Wednesday, July 9, 2014

Relinquishing Control

I'm sorry for crowding my blog with all of the melodramatic "awakenings" that I've been posting recently...but I simply cannot help but share how God has been shaping my life over the past few months. It's as if I've finally woken up from a blinding fog which caused me to constantly lower my personal standards, and settle into an identity which was never meant to be my own.

I have spent the past year trying to become the woman who had everything under control, and as a result, I became reluctant to accept the fact that God has a perfect plan for my life that is better than anything I could ever create myself. I have been saddled by so much anxiety over the future, that I constantly squandered the gift of the present. I allowed myself to be manipulated in various relationships instead of focusing on developing my few precious passions. I lost sight of who I truly was at the core of my being, because I was trying to do everything on my own. 

Yet, over the past few months, a gradual change has taken place in my life. My soul is at peace knowing that God has my future in his very capable hands. He knows what my next chapter will look like. He has hand selected my journey. He shaped me into the woman I am today, and loves me just the way I am-mistakes and all. So why did I ever doubt His faithfulness? How could I have allowed myself to become so burdened by the future, instead of focusing on His promise to have everything under control? Lastly, how could I have considered myself so unworthy as to have surrounded myself with people who only have selfish intentions?

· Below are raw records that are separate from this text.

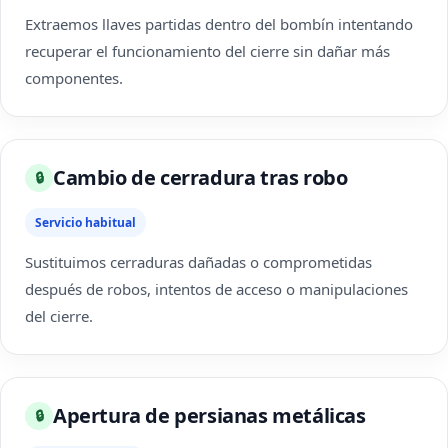
Extraemos llaves partidas dentro del bombín intentando
recuperar el funcionamiento del cierre sin dañar más
componentes.
Cambio de cerradura tras robo
🔒
Servicio habitual
Sustituimos cerraduras dañadas o comprometidas
después de robos, intentos de acceso o manipulaciones
del cierre.
Apertura de persianas metálicas
🔒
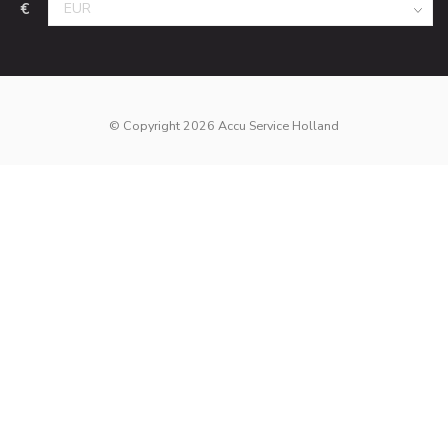
€
© Copyright 2026 Accu Service Holland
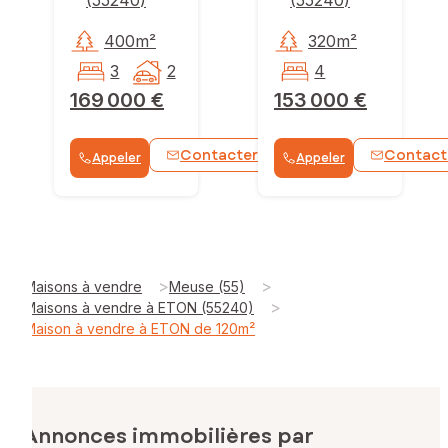
400m²
320m²
3
2
4
169 000 €
153 000 €
Contacter
Contact
Appeler
Appeler
WhatsApp
>
>
Maisons à vendre
Meuse (55)
>
Maisons à vendre à ETON (55240)
Maison à vendre à ETON de 120m²
Annonces immobilières par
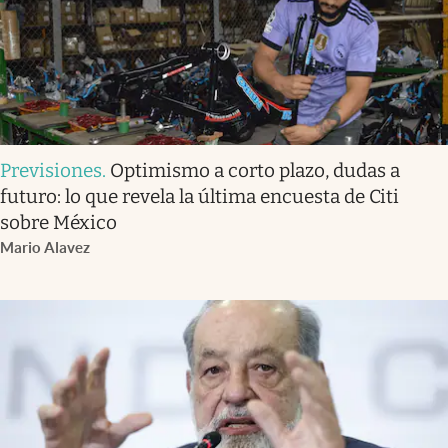
Previsiones
.
Optimismo a corto plazo, dudas a
futuro: lo que revela la última encuesta de Citi
sobre México
Mario Alavez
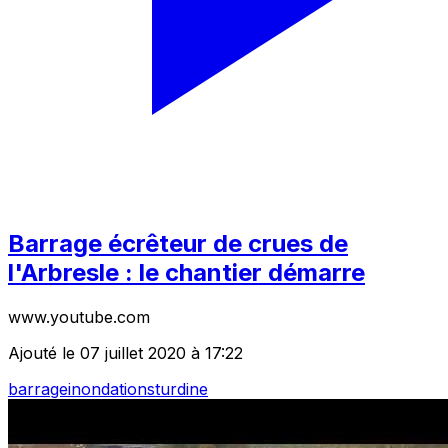
Barrage écrêteur de crues de
l'Arbresle : le chantier démarre
www.youtube.com
Ajouté le 07 juillet 2020 à 17:22
barrage
inondations
turdine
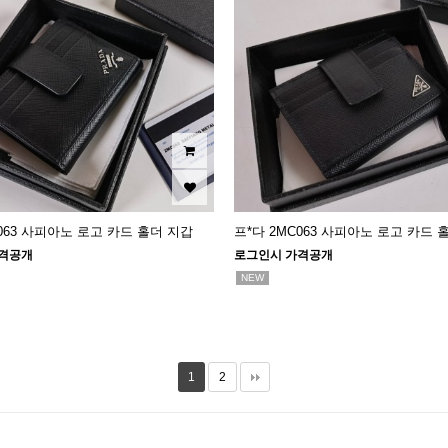
C063 사피아노 로고 카드 홀더 지갑
프*다 2MC063 사피아노 로고 카드 
격공개
로그인시 가격공개
NEW
1
2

The answer: I am human. I am extremely flawed, and He is merciful. God knows the bumps we will encounter along our journey long before we encounter them. He has created a set direction for our lives before we have even been conceived. He anticipates our failures, and yet loves us in spite of our brokenness. He is faithful, and wants us to seek refuge in Him. As I re-learn these simple truths, I am able to take a step back and relax. God should be the only guiding force in my life helping me navigate my way through young adulthood. Only He knows the direction I am headed in, and only He is capable of having complete control. 

Believing these significant truths have helped shape my inner being, and allowed me to see God's hand over my life. He is slowly revealing pieces of His perfect plan for my life, and it is unbelievably exciting. He is shaping me into the woman I have always wanted to become-confident in His direction for my life, filled with an inner joy, and blessed with meaningful relationships. 

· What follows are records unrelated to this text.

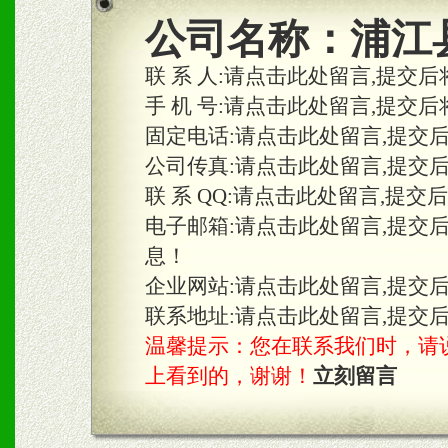
2、区域独家经营；建立区
公司名称：
浦江
合作关系。
联 系 人:
请点击此处留言,提交后
手 机 号:
请点击此处留言,提交后
固定电话:
请点击此处留言,提交
三、物料及媒体
公司传真:
请点击此处留言,提交
1、免费提供体验及宣传彩
联 系 QQ:
请点击此处留言,提交
2、不定期在各大知名网站
电子邮箱:
请点击此处留言,提交
息！
知名度和影响力。
企业网站:
请点击此处留言,提交
3、根据地方实际情况提供
联系地址:
请点击此处留言,提交
温馨提示：您在联系我们时，请说是在
具。
上看到的，谢谢！
立刻留言
四、市场操作及支持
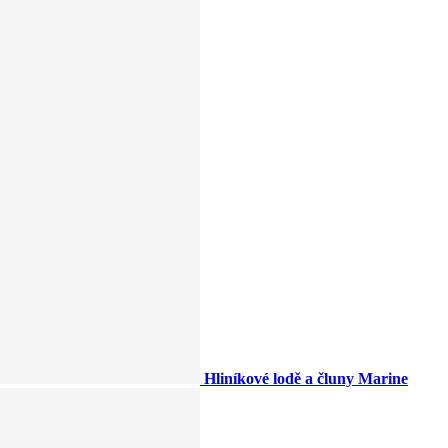
Hliníkové lodě a čluny Marine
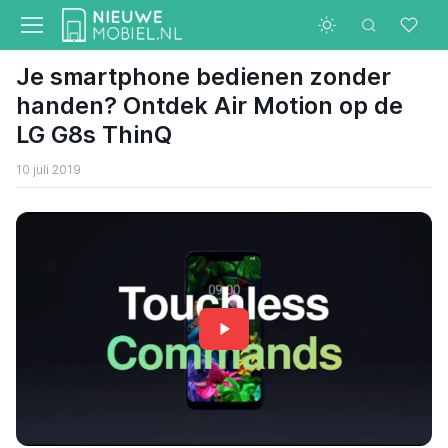
Je smartphone bedienen zonder
handen? Ontdek Air Motion op de
LG G8s ThinQ
10 juli 2019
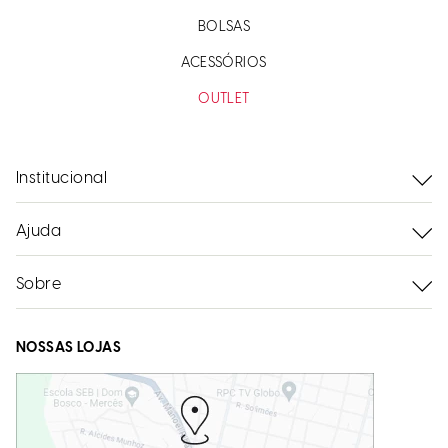
BOLSAS
ACESSÓRIOS
OUTLET
Institucional
Ajuda
Sobre
NOSSAS LOJAS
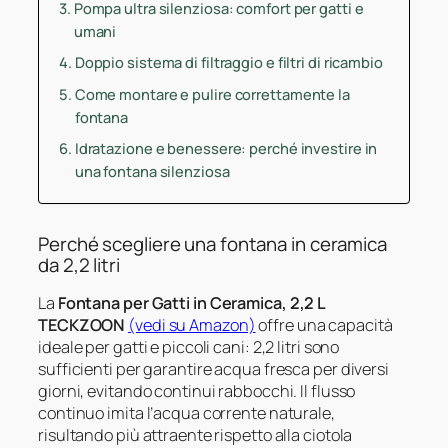
Pompa ultra silenziosa: comfort per gatti e
umani
Doppio sistema di filtraggio e filtri di ricambio
Come montare e pulire correttamente la
fontana
Idratazione e benessere: perché investire in
una fontana silenziosa
Perché scegliere una fontana in ceramica
da 2,2 litri
La
Fontana per Gatti in Ceramica, 2,2 L
TECKZOON
(vedi su Amazon)
offre una capacità
ideale per gatti e piccoli cani: 2,2 litri sono
sufficienti per garantire acqua fresca per diversi
giorni, evitando continui rabbocchi. Il flusso
continuo imita l’acqua corrente naturale,
risultando più attraente rispetto alla ciotola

We will all face many regrets in our lifetimes. At some point in our lives, each of us will reflect over a period of time in which we fought various battles on our own instead of giving them to God. But I'm learning that it's okay to mess up sometimes. It's okay to give yourself room to breathe. It's okay to lose focus, and need to ask God for direction. He is faithful. He is patient beyond measure. And He wants to reveal His perfect plan to each and every one of us, if we will only give him the opportunity to take control of our lives. 

Hand over the steering wheel sometimes, and learn to relax in the passenger seat. Life is a journey-and I'm learning to enjoy the ride.